多摩市域に発達する丘陵や段丘などの地形は、第四紀時代の前期更新世に堆積した上総層群(連光寺層、稲城層)を基盤としている。丘陵地は地形的に多摩Ⅰ面(T1)に属し、基盤の上総層群中の帯水層は礫層や砂層などで構成され、何層かに分かれている。上総層群の地下水は大略被圧状態にあり、その結果丘陵地を刻む谷底部には自噴しているところもみられる。丘陵の基盤上面には河成作用に伴って堆積した相模層群中の御殿峠礫層が分布し、さらにその上位に新旧の関東ローム層が堆積する。前者の礫層は丘陵頂部における不圧地下水の帯水層となり、礫層の分布しないところでは上総層群の泥質層が難透水層となり、その上部の関東ローム層下部に不圧地下水の存在がみられる。こうした多摩丘陵の地質は比較的複雑な様相を呈しているため、丘陵地における地下水の在り方は必ずしも一様でない。
多摩市域の段丘は地形とその構成層によって上位と下位に大別することができ、その分布は丘陵斜面下部から大栗川と乞田川沿岸低地の間に存在する。
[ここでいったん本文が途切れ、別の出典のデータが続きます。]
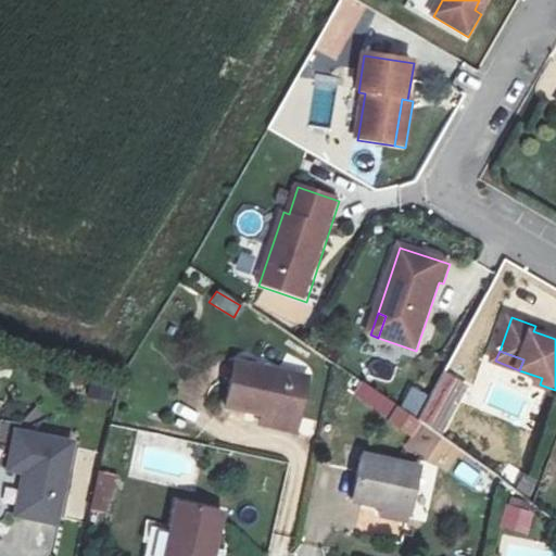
[(305,378),(234,362),(225,408),(261,417),(262,409),(298,417),(305,378)]
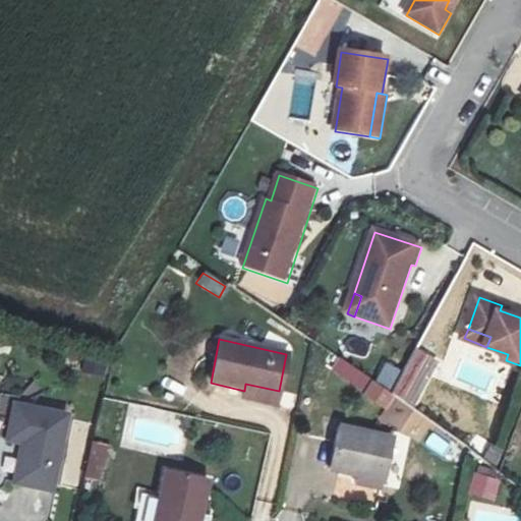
[(330,375),(384,406),(391,393),(337,362),(330,375)]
特に大栗川右岸に発達する上位段丘は多摩市域において最も広い面積を有し、東寺方~落川~和田南部にかけて分布する。また、乞田川最下流右岸には小規模ながら上位段丘の発達をみるが、そのほかの地域では顕著な段丘の分布をみない。これら段丘の構成層は基盤の上総層群上部に相模層群の相当層と新期ローム層によって覆われている。段丘の帯水層は段丘礫層~関東ローム層で、ここでは不圧地下水を形成している。
こうした丘陵や段丘の浅層に存在する不圧地下水は、降水によって涵養され、表層の新期ローム層を通じて下位の相模層群中の御殿峠礫層(段丘礫層)あるいは未固結の砂層に帯水する。このうち一部の地下水は上総層群の泥層との地層境界から湧水として流出し、河川水を涵養している。さらに降水の一部は泥層の亀裂などを伝わってより下位の地層へと浸透し、被圧地下水となる。
市域の低地は多摩川とその支流の大栗川、乞田川沿岸の沖積地であるが、さらに丘陵・段丘を侵食して発達する小規模な樹枝状の谷戸地がある。これら低地の地下水は降水に伴う表面流出水や湧水などによって養われて、地下水位の浅い状態を形成し、一部には湿地化するところもある。不圧地下水の帯水層は当然ながら未固結の沖積層であり、ここでの地下水は河川水と交流関係にある。しかし、現在の市域は多摩ニュータウンの造成などにより都市化現象の進展が著しく、その結果として地下水の在り方などに大きな影響が認められている。